Wednesday, September 16, 2009


It seems long ago now that I wrote an occasional column for "The Daily Princetonian." Let's say I had something of a contrarian streak, not feeling entirely persuaded that Princeton's orthodoxies were worthy of my fidelity. I realized one day that I'd struck a chord in high places when attending a gathering of Princeton's gliterati, and - wearing a self-identifying name-tag - a muckity-muck Dean whom I'd never met before looked at me with unfeigned horror and said, "Oh, you're Patrick Deneen...." Needless to say, I was denied tenure when the time came.

Well, now with the benefit of tenure if no additional wisdom, I've begun writing again for a college newspaper - this time "The Hoya." My first column appeared in yesterday's edition, and others will follow fortnightly. I suppose if I have unfulfilled childhood dreams, one would involve a baseball glove and proximity to second base. The other - to be an arbiter of opinion of those with newsprint on their fingers. I guess starting a "blawg" was a modest outlet for at least one of those frustrated fantasies.

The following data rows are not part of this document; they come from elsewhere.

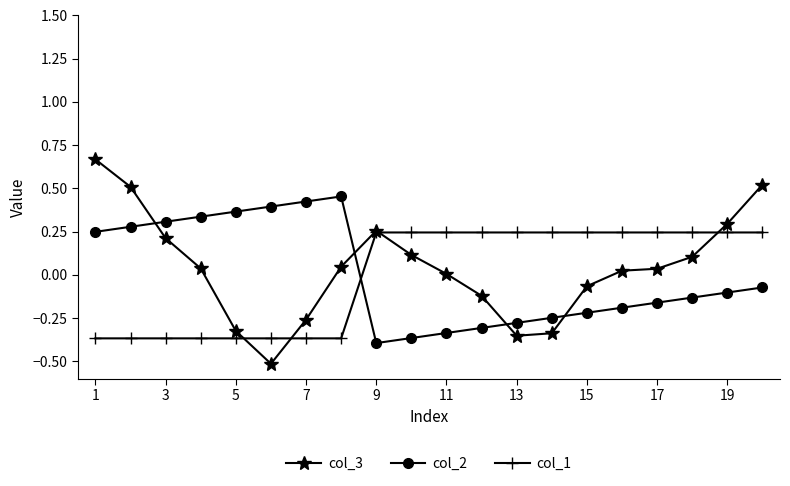

List the series in order of their peak value, lowest first.

col_1, col_2, col_3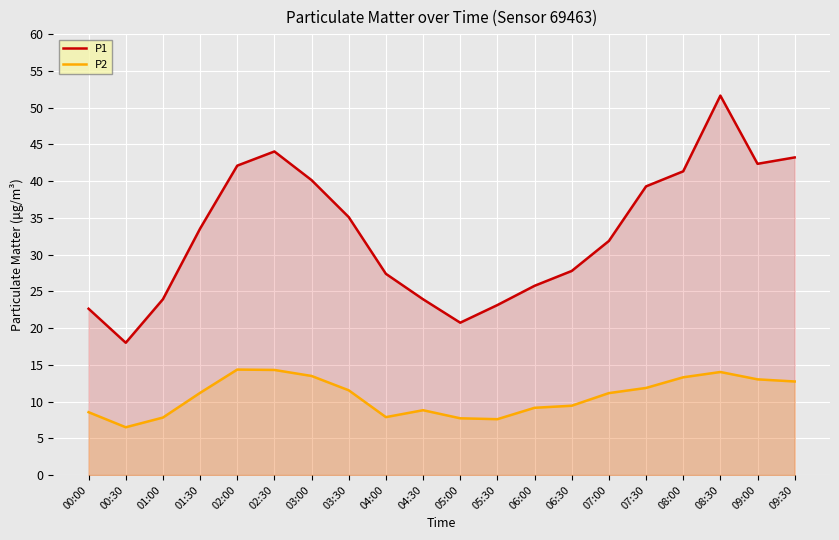

Rank the series by their average value, from highest to lowest.

P1, P2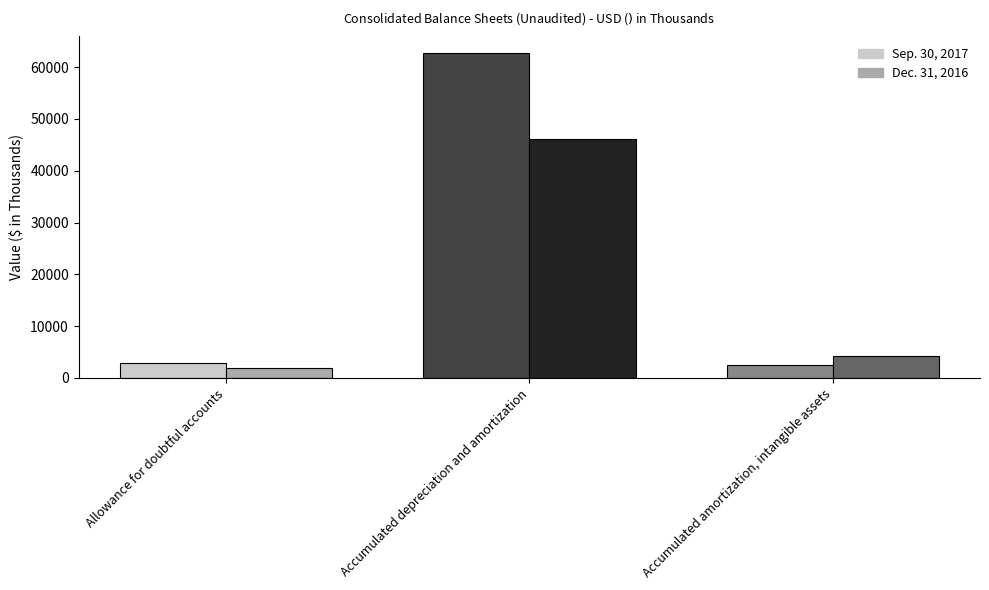

What is the value of the Dec. 31, 2016 bar at the 2nd from the left?

46153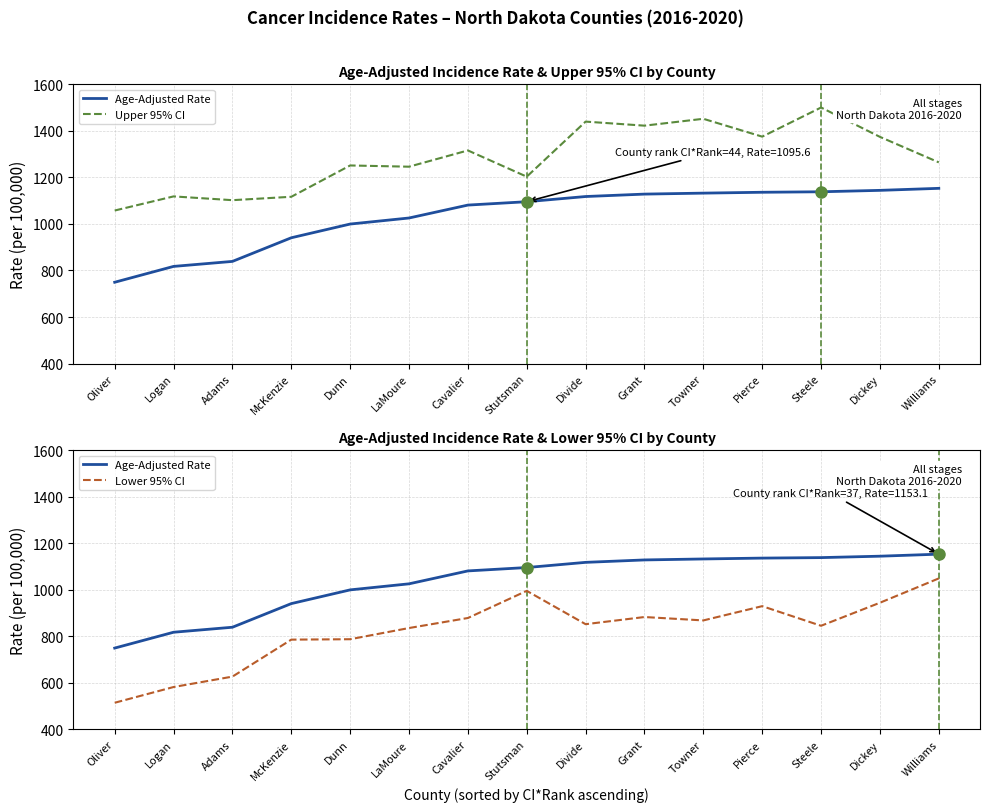

Between Adams and Stutsman, which series saw the biggest shift?

Lower 95% CI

In any event, my first column was titled (by the editors): "Universities Shoulder Some Blame for the Recession." Its inspiration: the idea that universities should display as prominently in their promotional literature and websites those alumni working on Wall Street who had contributed to the Great Recession as they do those who have won Rhodes Scholarships. Pretty funny, no?


Tim Lacy said...

You wrote: "Are these proud announcements the whole story or do they act as a gloss that hides a fuller portrait of our institutions – namely one deeply informed by an ethic of money-making at nearly any cost?"

Well said.

One thing that our universities don't teach, even the Catholic ones that promote social justice and ethics (my experience is with Loyola Chicago), is humility in the face of a culture of self-promotion. Whether the students are business majors or social workers, I see no effort by Catholic or Christian universities to infuse their students---or faculty---with humility. As such, these institutions do nothing to combat one of the great evils of American modernity.

I'm beginning, furthermore, to see this endless stream of self-promotion as a natural stream of capitalistic competitiveness. It would seem that the old Third Way, Distributism, would help us combat narcissism through its emphasis on cooperation. If only "we" together sought to be stars rather than we as a nation of individual self-seeking schmucks---whether our self-seeking manifests in money-making or the desire to be the focus of an alumni magazine editorial for the non-profit started.

I'm on this shtick courtesy of David Brooks's recent NYT op-ed. - TL

kate vander wiede said...

I haven't perused what Tim Lacy said, but just reading a summary of your idea prompted a giggle in me. Not sure of the validity, but appreciate the stirring of the waters. Headed to read the article now. let's hope I'm still giggling when I'm done.